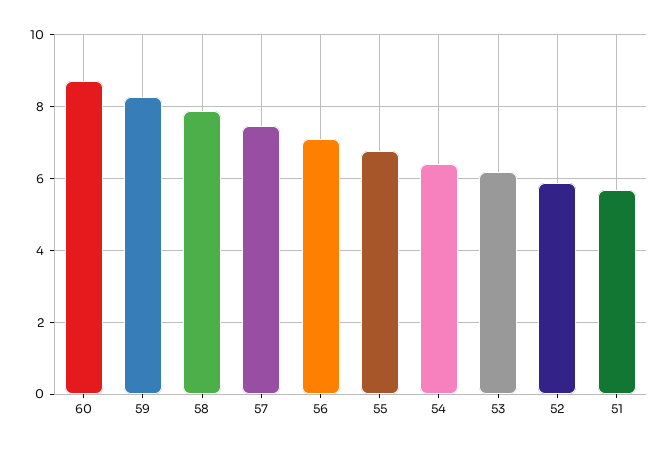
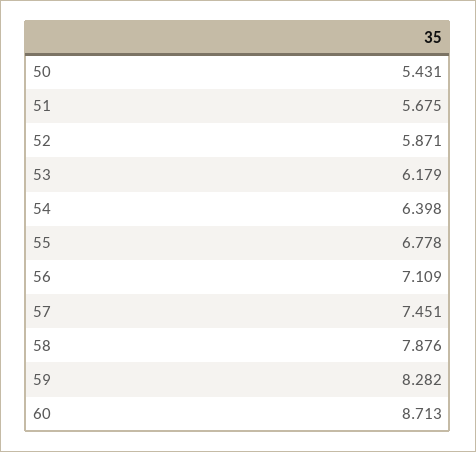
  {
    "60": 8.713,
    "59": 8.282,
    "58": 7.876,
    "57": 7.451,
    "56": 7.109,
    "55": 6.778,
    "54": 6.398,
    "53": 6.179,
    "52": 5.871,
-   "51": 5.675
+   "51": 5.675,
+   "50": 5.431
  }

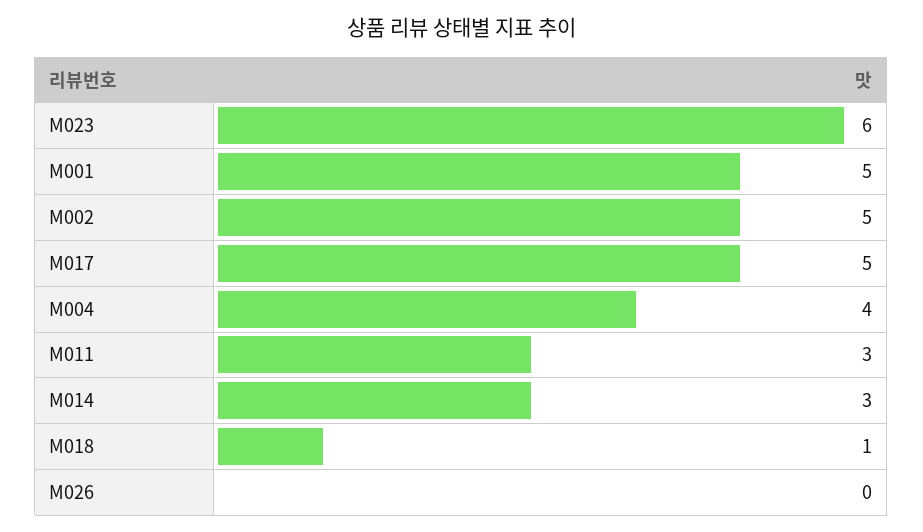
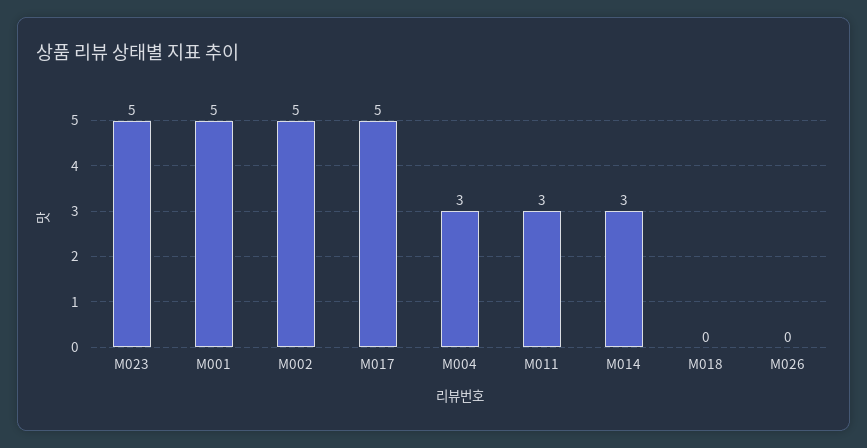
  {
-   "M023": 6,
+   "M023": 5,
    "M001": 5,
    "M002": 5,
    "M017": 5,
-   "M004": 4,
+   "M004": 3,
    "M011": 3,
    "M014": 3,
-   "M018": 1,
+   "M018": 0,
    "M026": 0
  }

════

» Task brief
This task calls for an exact copy of the data above, without pictures.

» Exercise solution
  {
    "60": 8.713,
    "59": 8.282,
    "58": 7.876,
    "57": 7.451,
    "56": 7.109,
    "55": 6.778,
    "54": 6.398,
    "53": 6.179,
    "52": 5.871,
-   "51": 5.675
+   "51": 5.675,
+   "50": 5.431
  }

  {
-   "M023": 6,
+   "M023": 5,
    "M001": 5,
    "M002": 5,
    "M017": 5,
-   "M004": 4,
+   "M004": 3,
    "M011": 3,
    "M014": 3,
-   "M018": 1,
+   "M018": 0,
    "M026": 0
  }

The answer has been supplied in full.